Quella a disco è stata abbandonata nella prima metà degli anni Ottanta, quando le lamelle si sono imposte definitivamente e tutti i costruttori hanno adottato per i loro motori una architettura a V.

Quest’ultima è vantaggiosa dal punto di vista degli ingombri, rende possibile la realizzazione di travasi ampi e ben raccordati e consente una agevole installazione di pacchi lamellari molto grandi. Chiaramente però non si sposa con una ammissione a disco rotante, come ha potuto constatare a sue spese la Yamaha tra il 1982 e il 1983.
In quanto alle lamelle, risultano vantaggiose in termini di campo di utilizzazione e di gestione della erogazione e della risposta, cose importanti in motori molto potenti e con un carattere che non di rado si rivela piuttosto “scorbutico”.

L’Aprilia 250 bicilindrica con ammissione a disco rotante ha conquistato dieci mondiali, dei quali uno col marchio Gilera. Al termine dell’evoluzione pare che il suo motore sia arrivato ad erogare circa 100 CV (la potenza specifica ha quindi raggiunto i 400 CV/litro). Questo è un esemplare del 2007
L’Aprilia 250 bicilindrica con ammissione a disco rotante ha conquistato dieci mondiali, dei quali uno col marchio Gilera. Al termine dell’evoluzione pare che il suo motore sia arrivato ad erogare circa 100 CV (la potenza specifica ha quindi raggiunto i 400 CV/litro). Questo è un esemplare del 2007

Nella 250 le cose sono andate diversamente. Nella prima metà degli anni Settanta il mondiale è sempre stato vinto da bicilindriche con ammissione controllata dal pistone, Yamaha prima e Harley-Davidson (costruite a Varese) poi.
Nel 1978 è iniziato il dominio delle Kawasaki KLR a disco rotante con cilindri in tandem (lo stesso sistema di ammissione era stato impiegato sulla Morbidelli vincitrice nel 1977); in questa classe hanno conquistato quattro mondiali consecutivi.
In seguito si è assistito al ritorno delle Yamaha con ammissione regolata dal pistone (vincitrici dal 1982 al 1984).

La rivoluzione si è avuta nel 1985 con il successo della nuova Honda NSR 250 con due cilindri a V e ammissione lamellare (in pratica il motore era quello della 500 V4 tagliato a metà).
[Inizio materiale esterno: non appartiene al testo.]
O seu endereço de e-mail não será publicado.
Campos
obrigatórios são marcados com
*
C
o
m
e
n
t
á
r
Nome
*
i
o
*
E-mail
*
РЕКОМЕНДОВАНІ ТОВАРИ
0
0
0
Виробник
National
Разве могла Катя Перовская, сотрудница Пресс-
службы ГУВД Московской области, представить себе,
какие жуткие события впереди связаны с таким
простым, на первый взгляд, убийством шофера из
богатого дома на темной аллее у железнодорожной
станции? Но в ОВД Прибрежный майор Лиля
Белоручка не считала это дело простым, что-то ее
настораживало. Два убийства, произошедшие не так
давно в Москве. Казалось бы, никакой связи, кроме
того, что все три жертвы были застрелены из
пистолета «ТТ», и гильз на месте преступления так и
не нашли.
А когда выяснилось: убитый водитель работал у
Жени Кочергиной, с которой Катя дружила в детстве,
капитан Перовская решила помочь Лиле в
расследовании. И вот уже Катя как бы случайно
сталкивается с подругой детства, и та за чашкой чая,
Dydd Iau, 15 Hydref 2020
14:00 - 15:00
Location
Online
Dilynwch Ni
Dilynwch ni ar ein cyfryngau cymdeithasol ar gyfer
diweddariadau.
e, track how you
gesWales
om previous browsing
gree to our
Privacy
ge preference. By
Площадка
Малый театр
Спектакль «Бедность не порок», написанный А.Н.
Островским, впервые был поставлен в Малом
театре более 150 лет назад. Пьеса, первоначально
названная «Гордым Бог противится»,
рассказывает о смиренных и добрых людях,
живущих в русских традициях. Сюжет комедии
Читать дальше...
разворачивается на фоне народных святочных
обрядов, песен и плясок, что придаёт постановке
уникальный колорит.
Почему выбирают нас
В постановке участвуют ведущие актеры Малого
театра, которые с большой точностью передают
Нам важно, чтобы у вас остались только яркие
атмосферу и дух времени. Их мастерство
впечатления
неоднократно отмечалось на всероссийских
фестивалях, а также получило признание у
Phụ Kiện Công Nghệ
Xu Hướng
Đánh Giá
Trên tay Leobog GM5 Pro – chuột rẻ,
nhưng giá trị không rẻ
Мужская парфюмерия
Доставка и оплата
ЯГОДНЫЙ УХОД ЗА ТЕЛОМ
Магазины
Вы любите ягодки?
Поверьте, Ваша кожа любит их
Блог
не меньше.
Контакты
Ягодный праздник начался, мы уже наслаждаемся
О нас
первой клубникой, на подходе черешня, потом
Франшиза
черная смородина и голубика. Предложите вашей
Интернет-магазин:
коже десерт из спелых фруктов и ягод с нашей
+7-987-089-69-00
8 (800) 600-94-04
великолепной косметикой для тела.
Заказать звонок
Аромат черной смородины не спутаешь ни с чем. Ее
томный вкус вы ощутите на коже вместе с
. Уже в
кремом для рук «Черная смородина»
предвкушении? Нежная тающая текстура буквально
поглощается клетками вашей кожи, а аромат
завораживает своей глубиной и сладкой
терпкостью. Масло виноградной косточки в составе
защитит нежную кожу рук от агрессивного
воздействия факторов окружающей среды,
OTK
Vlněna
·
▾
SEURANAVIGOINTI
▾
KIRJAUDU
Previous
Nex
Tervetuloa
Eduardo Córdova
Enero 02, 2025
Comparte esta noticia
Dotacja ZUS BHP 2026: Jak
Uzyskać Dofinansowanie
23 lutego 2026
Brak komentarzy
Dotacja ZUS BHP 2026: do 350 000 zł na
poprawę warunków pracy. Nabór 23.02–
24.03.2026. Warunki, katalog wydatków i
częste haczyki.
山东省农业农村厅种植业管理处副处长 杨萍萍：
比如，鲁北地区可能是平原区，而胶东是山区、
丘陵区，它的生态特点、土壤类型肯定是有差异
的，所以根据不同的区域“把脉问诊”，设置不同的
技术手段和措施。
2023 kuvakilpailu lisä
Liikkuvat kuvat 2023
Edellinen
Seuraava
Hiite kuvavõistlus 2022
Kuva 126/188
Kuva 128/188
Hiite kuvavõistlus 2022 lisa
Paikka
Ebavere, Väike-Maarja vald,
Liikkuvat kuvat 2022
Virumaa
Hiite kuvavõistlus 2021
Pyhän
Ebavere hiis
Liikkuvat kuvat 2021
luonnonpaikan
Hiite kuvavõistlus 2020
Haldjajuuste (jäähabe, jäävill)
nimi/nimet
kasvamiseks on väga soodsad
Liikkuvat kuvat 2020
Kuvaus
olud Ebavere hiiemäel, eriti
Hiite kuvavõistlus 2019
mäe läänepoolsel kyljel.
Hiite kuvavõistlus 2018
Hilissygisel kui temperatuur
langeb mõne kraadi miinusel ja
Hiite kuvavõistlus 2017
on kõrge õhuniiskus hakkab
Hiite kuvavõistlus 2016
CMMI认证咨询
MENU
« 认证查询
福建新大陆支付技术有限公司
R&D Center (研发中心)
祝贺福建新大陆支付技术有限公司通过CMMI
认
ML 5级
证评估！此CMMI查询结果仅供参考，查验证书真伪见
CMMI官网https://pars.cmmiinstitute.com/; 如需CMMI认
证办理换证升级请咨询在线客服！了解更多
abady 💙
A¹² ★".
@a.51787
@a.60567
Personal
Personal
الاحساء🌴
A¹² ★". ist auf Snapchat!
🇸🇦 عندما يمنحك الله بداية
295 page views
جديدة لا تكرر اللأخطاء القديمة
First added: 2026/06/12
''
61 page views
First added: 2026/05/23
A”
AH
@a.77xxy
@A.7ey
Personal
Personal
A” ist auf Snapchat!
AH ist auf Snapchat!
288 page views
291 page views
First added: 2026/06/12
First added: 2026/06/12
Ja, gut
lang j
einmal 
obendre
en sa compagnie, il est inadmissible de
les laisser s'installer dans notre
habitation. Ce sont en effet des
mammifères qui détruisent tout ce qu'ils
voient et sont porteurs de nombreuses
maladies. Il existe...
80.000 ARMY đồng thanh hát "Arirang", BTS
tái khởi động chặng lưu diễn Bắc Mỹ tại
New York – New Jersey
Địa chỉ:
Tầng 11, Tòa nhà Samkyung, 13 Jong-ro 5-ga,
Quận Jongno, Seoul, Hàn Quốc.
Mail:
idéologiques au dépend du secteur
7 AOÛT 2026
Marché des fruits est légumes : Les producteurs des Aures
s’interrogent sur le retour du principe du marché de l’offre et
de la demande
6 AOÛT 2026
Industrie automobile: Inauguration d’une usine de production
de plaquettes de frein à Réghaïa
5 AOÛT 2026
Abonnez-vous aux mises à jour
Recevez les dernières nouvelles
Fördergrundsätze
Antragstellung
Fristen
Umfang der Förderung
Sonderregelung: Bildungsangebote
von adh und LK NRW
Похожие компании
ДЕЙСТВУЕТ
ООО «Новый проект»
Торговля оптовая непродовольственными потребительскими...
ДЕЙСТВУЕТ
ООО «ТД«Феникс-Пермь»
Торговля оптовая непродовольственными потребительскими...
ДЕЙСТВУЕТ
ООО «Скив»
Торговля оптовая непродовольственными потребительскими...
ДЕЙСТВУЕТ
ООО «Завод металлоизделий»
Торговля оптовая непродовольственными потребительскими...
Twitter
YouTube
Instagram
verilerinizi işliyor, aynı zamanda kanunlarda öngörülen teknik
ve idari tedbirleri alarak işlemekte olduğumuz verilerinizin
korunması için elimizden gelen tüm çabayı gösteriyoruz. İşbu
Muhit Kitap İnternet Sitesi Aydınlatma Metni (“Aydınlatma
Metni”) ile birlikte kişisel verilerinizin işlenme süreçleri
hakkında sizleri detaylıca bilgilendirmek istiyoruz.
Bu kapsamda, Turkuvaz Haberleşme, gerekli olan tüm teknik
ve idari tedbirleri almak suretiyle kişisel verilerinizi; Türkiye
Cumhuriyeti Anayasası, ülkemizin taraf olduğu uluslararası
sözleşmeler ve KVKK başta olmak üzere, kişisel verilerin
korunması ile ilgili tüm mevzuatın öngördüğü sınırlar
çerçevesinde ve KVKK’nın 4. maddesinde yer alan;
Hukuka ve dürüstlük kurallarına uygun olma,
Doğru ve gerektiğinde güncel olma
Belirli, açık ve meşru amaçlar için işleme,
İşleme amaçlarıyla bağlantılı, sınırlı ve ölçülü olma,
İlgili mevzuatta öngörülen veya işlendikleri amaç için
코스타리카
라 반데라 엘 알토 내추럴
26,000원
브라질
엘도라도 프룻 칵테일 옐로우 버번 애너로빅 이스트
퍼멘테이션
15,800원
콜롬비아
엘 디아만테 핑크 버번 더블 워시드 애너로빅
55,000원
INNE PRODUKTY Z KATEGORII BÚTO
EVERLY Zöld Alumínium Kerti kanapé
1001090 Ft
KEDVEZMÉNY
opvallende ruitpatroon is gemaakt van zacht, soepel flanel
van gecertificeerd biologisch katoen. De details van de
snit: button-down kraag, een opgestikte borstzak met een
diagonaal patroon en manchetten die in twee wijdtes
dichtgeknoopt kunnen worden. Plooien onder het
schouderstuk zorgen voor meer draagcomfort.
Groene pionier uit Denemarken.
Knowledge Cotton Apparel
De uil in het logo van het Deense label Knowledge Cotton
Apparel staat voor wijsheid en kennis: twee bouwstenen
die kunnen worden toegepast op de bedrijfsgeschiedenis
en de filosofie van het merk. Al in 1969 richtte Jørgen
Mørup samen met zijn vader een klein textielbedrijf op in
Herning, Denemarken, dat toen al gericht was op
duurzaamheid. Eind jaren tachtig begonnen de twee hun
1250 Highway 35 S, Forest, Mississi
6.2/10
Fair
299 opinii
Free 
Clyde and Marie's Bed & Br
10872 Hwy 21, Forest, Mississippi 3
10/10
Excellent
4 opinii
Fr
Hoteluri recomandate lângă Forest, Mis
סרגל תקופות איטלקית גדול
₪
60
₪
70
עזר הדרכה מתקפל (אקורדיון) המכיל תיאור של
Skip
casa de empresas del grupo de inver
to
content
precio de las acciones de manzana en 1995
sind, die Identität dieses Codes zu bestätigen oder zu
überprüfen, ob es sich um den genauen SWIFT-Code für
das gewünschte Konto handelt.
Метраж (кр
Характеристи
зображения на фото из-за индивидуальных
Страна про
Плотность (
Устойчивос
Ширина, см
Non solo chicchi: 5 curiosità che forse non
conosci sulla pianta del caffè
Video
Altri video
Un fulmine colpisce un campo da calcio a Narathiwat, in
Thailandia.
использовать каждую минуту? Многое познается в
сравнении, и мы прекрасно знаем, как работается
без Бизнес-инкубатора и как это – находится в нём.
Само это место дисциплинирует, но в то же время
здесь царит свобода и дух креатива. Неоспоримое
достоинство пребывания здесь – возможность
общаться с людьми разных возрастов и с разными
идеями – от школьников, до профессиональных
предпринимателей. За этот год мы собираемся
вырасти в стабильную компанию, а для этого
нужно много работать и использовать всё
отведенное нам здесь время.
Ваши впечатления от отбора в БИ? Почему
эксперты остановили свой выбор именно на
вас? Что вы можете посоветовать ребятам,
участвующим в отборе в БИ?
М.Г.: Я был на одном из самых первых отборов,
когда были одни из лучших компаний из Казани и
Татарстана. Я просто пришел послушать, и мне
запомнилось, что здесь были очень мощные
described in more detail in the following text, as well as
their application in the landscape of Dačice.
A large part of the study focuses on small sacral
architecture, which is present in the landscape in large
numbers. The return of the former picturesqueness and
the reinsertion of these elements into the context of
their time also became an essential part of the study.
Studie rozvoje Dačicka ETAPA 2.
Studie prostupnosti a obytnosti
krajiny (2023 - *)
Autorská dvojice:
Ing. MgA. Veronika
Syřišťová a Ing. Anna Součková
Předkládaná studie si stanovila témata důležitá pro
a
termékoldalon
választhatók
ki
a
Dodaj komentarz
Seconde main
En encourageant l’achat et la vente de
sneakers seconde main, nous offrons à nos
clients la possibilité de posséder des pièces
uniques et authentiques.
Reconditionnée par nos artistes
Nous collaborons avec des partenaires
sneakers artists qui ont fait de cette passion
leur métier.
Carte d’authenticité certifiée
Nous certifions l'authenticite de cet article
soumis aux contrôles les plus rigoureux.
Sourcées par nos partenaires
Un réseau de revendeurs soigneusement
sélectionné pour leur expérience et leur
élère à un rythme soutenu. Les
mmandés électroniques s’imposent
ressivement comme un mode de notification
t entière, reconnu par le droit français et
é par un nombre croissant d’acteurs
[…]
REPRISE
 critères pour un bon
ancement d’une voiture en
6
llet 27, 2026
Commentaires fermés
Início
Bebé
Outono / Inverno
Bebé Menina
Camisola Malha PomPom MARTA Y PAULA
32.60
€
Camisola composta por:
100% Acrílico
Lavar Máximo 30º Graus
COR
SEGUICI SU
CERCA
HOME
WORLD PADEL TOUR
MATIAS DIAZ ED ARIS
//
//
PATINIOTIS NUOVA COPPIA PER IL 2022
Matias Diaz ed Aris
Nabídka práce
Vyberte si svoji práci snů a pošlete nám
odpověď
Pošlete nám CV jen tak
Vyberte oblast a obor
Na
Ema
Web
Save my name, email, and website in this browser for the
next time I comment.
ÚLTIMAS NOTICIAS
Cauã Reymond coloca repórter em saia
Da allora fino ai primi anni Novanta la scena è stata dominata dai motori con questo tipi di ammissione e con questa architettura (in quanto a vincere il titolo, Honda e Yamaha si alternavano).

Nel 1994 ha vinto l’Aprilia con ammissione a disco rotante e da allora il mondiale è diventato una faccenda a due tra lei e la Honda.
Negli ultimi anni di esistenza della classe 250 le moto venete a disco rotante si sono imposte nove volte e le rivali a lamelle sei.